RECORDS SUPPLIED:
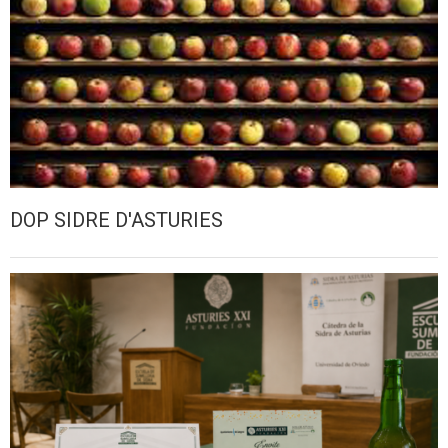
DOP SIDRE D'ASTURIES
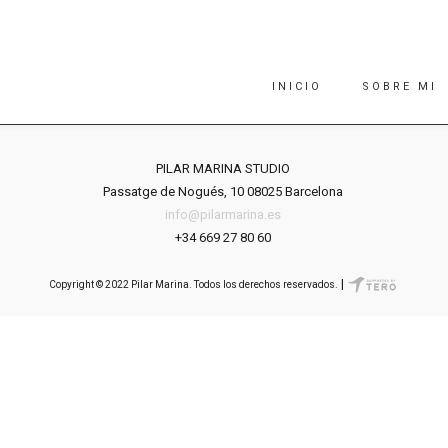
INICIO
SOBRE MI
PILAR MARINA STUDIO
Passatge de Nogués, 10 08025 Barcelona
info@pilarmarina.es
+34 669 27 80 60
|
Copyright © 2022 Pilar Marina. Todos los derechos reservados.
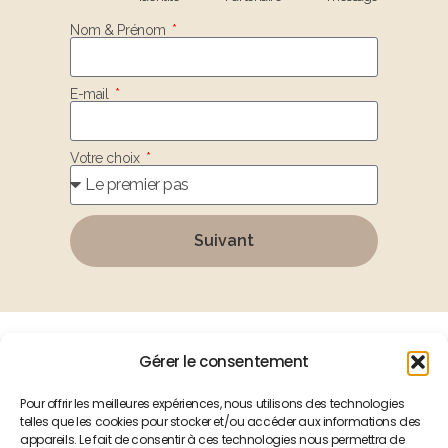
Nom & Prénom
E-mail
Votre choix
Suivant
Gérer le consentement
Découvrez également mes
créations en céramique
Pour offrir les meilleures expériences, nous utilisons des technologies
telles que les cookies pour stocker et/ou accéder aux informations des
appareils. Le fait de consentir à ces technologies nous permettra de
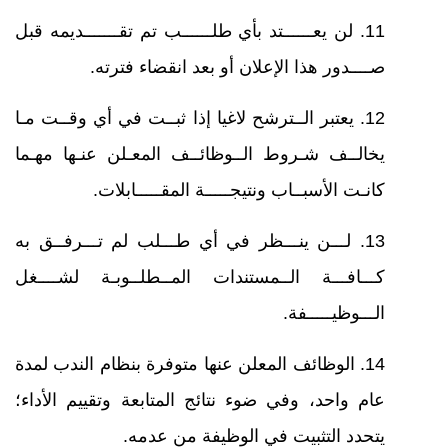
11. لن يعــــــتد بأي طلــــــب تم تقـــــــديمه قبل
صــــدور هذا الإعلان أو بعد انقضاء فترته
.
12. يعتبر الــترشح لاغيا إذا ثبــت في أي وقــت مـا
يخالــف شـروط الــوظائــف المعـلن عنـها مهـما
كانـت الأسبــاب ونتيجـــــة المقـــــابلات
.
13. لـــن ينـــظر في أي طـــلب لم تـــرفــق به
كـــافـــة الــمستندات المــطلــوبـة لشــــغل
الـــوظيـــــفة.
14. الوظائف المعلن عنها متوفرة بنظام الندب لمدة
عام واحد، وفي ضوء نتائج المتابعة وتقييم الأداء؛
يتحدد التثبيت في الوظيفة من عدمه.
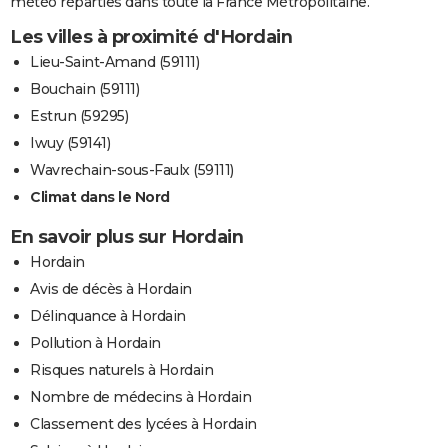
météo réparties dans toute la France Métropolitaine.
Les villes à proximité d'Hordain
Lieu-Saint-Amand (59111)
Bouchain (59111)
Estrun (59295)
Iwuy (59141)
Wavrechain-sous-Faulx (59111)
Climat dans le Nord
En savoir plus sur Hordain
Hordain
Avis de décès à Hordain
Délinquance à Hordain
Pollution à Hordain
Risques naturels à Hordain
Nombre de médecins à Hordain
Classement des lycées à Hordain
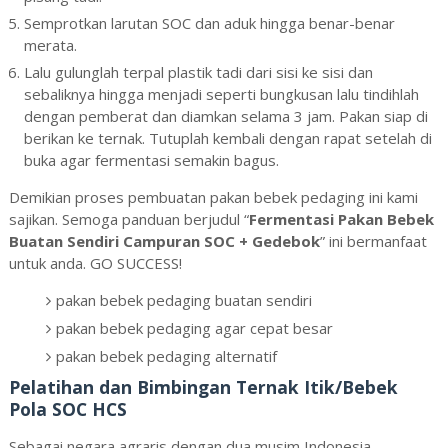
Semprotkan larutan SOC dan aduk hingga benar-benar
merata.
Lalu gulunglah terpal plastik tadi dari sisi ke sisi dan
sebaliknya hingga menjadi seperti bungkusan lalu tindihlah
dengan pemberat dan diamkan selama 3 jam. Pakan siap di
berikan ke ternak. Tutuplah kembali dengan rapat setelah di
buka agar fermentasi semakin bagus.
Demikian proses pembuatan pakan bebek pedaging ini kami
sajikan. Semoga panduan berjudul “
Fermentasi Pakan Bebek
Buatan Sendiri Campuran SOC + Gedebok
” ini bermanfaat
untuk anda. GO SUCCESS!
pakan bebek pedaging buatan sendiri
pakan bebek pedaging agar cepat besar
pakan bebek pedaging alternatif
Pelatihan dan Bimbingan Ternak Itik/Bebek
Pola SOC HCS
Sebagai negara agraris dengan dua musim Indonesia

BRIEF:
Extract the text read from every one of the rows above, reproducing each line unchanged, and leave the pictures out.

EXERCISE OUTPUT:
DOP SIDRE D'ASTURIES
INICIO
SOBRE MI
PILAR MARINA STUDIO
Passatge de Nogués, 10 08025 Barcelona
info@pilarmarina.es
+34 669 27 80 60
|
Copyright © 2022 Pilar Marina. Todos los derechos reservados.
Nom & Prénom
E-mail
Votre choix
Suivant
Gérer le consentement
Découvrez également mes
créations en céramique
Pour offrir les meilleures expériences, nous utilisons des technologies
telles que les cookies pour stocker et/ou accéder aux informations des
appareils. Le fait de consentir à ces technologies nous permettra de
11. لن يعــــــتد بأي طلــــــب تم تقـــــــديمه قبل
صــــدور هذا الإعلان أو بعد انقضاء فترته
.
12. يعتبر الــترشح لاغيا إذا ثبــت في أي وقــت مـا
يخالــف شـروط الــوظائــف المعـلن عنـها مهـما
كانـت الأسبــاب ونتيجـــــة المقـــــابلات
.
13. لـــن ينـــظر في أي طـــلب لم تـــرفــق به
كـــافـــة الــمستندات المــطلــوبـة لشــــغل
الـــوظيـــــفة.
14. الوظائف المعلن عنها متوفرة بنظام الندب لمدة
عام واحد، وفي ضوء نتائج المتابعة وتقييم الأداء؛
يتحدد التثبيت في الوظيفة من عدمه.
météo réparties dans toute la France Métropolitaine.
Les villes à proximité d'Hordain
Lieu-Saint-Amand (59111)
Bouchain (59111)
Estrun (59295)
Iwuy (59141)
Wavrechain-sous-Faulx (59111)
Climat dans le Nord
En savoir plus sur Hordain
Hordain
Avis de décès à Hordain
Délinquance à Hordain
Pollution à Hordain
Risques naturels à Hordain
Nombre de médecins à Hordain
Classement des lycées à Hordain
Semprotkan larutan SOC dan aduk hingga benar-benar
merata.
Lalu gulunglah terpal plastik tadi dari sisi ke sisi dan
sebaliknya hingga menjadi seperti bungkusan lalu tindihlah
dengan pemberat dan diamkan selama 3 jam. Pakan siap di
berikan ke ternak. Tutuplah kembali dengan rapat setelah di
buka agar fermentasi semakin bagus.
Demikian proses pembuatan pakan bebek pedaging ini kami
sajikan. Semoga panduan berjudul “
Fermentasi Pakan Bebek
Buatan Sendiri Campuran SOC + Gedebok
” ini bermanfaat
untuk anda. GO SUCCESS!
pakan bebek pedaging buatan sendiri
pakan bebek pedaging agar cepat besar
pakan bebek pedaging alternatif
Pelatihan dan Bimbingan Ternak Itik/Bebek
Pola SOC HCS
Sebagai negara agraris dengan dua musim Indonesia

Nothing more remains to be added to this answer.